/SCP-Generator

LSTM network to generate text in the style of the SCP Foundation wiki.

Primary LanguagePython

SCP-Generator

This program uses a Long Short Term Memory network to generate text in the style of SCP Foundation articles. It comes with a pretrained model, training data (~5,000 articles, 30M characters), and a scraper to show how the data was obtained. Type "python lstm.py -h" for a list of command line arguments and description of each. You can train a new model, continue training an existing model, or test a model to see what it outputs.

For the uninitiated

The SCP Foundation is a fictional organization which protects the world from supernatural threats. Each article in the training data represents a different supernatural entity. These entities all exist within the same fictional universe and often reference one another, as well as different aspects of SCP lore. I chose this body of work because:

  1. Most articles are highly structured. There is an item number, object class (how dangerous it is), special containment procedures, which includes the dimensions and building materials of containment facilities, and a description of the object. I wanted to see if the LSTM could replicate this format.
  2. Some articles have redacted / censored parts. Articles handle these in two ways, either by using black bars, e.g. "Mr. ██████ ..." or by putting a [DATA EXPUNGED] message. These pose a challenge to the LSTM, similar to how Google BERT used masked input in order to train their model. I wanted to see if the network would learn how to censor effectively or if it would try to fill in the censored parts.
  3. There are a lot of references to other entities in these articles, and I wanted to see if the LSTM would learn how to sensibly reference things outside of the scope of the current article.
  4. It was fun, a great learning experience, and no one has done this before.

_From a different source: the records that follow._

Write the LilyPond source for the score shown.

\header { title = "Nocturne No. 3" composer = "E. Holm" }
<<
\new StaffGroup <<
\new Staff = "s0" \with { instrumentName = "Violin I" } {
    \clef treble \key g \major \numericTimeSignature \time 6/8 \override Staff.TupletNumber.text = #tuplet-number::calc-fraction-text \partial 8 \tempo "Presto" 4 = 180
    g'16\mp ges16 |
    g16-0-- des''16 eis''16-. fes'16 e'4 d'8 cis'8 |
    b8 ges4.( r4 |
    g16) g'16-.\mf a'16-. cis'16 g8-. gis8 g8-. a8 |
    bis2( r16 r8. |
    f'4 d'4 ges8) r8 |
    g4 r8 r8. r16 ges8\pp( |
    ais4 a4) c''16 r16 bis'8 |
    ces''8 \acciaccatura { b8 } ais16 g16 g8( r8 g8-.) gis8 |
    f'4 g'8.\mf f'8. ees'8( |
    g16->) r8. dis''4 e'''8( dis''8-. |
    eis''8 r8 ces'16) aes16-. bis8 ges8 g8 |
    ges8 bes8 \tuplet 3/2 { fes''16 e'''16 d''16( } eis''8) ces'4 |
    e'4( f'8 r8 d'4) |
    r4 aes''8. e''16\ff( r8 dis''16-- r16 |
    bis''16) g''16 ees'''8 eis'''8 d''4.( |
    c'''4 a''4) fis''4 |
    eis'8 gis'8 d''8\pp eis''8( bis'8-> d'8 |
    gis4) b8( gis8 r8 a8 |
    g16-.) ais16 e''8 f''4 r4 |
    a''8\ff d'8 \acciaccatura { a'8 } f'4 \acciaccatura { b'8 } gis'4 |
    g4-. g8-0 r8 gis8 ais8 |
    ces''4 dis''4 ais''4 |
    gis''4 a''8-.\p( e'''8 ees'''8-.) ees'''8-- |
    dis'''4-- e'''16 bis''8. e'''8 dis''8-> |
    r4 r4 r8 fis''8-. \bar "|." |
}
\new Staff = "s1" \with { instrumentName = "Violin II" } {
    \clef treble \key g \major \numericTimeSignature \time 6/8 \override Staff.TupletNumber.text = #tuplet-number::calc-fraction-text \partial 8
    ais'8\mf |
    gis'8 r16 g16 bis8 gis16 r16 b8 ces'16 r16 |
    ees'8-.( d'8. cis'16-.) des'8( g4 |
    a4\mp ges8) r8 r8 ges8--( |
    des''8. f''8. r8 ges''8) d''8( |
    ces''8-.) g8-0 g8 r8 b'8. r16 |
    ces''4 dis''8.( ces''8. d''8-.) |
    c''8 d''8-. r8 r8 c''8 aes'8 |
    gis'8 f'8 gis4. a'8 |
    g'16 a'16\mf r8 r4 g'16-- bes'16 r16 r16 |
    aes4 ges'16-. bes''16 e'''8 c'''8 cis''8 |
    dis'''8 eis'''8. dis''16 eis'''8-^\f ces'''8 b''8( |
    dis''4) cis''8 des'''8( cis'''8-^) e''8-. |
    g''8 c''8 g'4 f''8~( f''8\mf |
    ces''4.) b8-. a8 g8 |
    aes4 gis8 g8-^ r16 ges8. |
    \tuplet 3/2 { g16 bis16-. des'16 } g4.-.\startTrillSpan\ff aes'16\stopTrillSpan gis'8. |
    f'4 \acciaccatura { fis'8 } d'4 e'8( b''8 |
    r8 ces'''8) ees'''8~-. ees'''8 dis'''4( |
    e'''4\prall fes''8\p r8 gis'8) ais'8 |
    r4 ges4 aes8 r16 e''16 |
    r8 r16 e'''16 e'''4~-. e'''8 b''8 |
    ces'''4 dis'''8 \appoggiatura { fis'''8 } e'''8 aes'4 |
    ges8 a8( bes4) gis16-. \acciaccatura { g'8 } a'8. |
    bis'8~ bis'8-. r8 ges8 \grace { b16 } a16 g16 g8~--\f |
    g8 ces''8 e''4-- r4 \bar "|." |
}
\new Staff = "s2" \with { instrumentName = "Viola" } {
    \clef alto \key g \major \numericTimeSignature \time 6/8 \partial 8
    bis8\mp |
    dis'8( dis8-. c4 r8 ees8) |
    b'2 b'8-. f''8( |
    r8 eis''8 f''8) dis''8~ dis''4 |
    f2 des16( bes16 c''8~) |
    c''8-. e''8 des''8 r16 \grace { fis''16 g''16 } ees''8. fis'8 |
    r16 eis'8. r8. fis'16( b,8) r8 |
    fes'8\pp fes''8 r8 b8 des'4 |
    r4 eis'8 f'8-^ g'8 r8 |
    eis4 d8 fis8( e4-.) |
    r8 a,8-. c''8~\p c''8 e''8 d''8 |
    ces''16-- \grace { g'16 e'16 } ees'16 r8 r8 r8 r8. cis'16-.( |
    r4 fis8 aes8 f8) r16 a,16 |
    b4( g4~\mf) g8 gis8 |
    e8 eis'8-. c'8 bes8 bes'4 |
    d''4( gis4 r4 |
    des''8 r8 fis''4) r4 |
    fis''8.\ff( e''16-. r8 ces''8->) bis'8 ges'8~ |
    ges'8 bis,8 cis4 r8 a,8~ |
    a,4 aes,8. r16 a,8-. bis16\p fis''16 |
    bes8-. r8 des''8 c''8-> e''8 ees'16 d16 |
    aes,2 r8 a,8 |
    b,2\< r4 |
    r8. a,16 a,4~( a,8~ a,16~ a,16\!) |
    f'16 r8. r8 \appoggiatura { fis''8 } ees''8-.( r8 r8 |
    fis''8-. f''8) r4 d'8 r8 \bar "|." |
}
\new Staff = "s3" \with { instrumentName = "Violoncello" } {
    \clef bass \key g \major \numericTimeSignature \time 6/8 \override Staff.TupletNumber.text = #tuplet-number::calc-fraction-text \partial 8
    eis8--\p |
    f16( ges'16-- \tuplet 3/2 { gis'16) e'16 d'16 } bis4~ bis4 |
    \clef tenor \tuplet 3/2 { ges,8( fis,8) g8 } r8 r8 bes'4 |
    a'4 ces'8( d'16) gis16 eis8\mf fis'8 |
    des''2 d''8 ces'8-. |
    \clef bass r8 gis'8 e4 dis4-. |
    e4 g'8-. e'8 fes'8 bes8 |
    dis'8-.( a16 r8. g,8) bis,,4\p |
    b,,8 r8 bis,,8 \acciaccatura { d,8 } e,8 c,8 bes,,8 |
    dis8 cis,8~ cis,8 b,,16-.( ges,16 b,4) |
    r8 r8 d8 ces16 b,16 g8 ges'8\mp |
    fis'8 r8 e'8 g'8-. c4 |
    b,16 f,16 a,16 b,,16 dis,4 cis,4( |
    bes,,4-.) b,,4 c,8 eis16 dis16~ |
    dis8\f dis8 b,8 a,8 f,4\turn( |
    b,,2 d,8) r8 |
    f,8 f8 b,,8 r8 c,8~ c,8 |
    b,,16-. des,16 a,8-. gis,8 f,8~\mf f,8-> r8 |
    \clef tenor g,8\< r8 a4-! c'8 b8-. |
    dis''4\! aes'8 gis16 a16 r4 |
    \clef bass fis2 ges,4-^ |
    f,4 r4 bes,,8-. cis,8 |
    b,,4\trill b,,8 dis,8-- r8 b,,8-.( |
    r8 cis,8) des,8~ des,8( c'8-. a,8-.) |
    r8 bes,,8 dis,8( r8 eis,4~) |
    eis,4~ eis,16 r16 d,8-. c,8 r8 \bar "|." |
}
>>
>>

The model in this repo has been trained for 6 hours on an Nvidia GeForce 970M, a.k.a. not a lot at all. The loss was decreasing every epoch so there is still a lot of room for improvement, so you can continue to train the model.

Some example output:

Note: All input and output should be lowercase. This lowers the burden on the model, since it reduces the classification problem by 26 outcomes.

it has been used in a safety test for the new model ███████ in the restraint of the subject and each of the specimens were then passed onto the containment chamber by dr. █████████████

This example demonstrates an understanding of censorship. The model is able to censor both the doctor's name, which is common to see in the training data, but also "model ███████," which is interesting since the LSTM had to understand that it might make sense to censor something like a model number or specification.

the subject will attempt to speak and exhibit any recording of the containment cell in scp-1009 to scp 1112. scp-1020 is a static security clearance of the previous personnel on ██/██/19██ and the subject is able to appear to have shown the windows of a supervisor of the first thing and extend the subject in the subject's environment.

This example also shows that the model learned how to censor appropriately. The date censoring makes sense syntactically, as well as within the timeline of the SCP Foundation. It is also interesting because of the references made to other entities, or "SCPs." In the training data it would be rare to see so many references so close to one another, although it still makes sense syntactically. The LSTM seems to have difficulty understanding which entity it is referring to at any one time however. It will sometimes start an article referring to SCP-XXX and then refer to the same entity as SCP-YYY.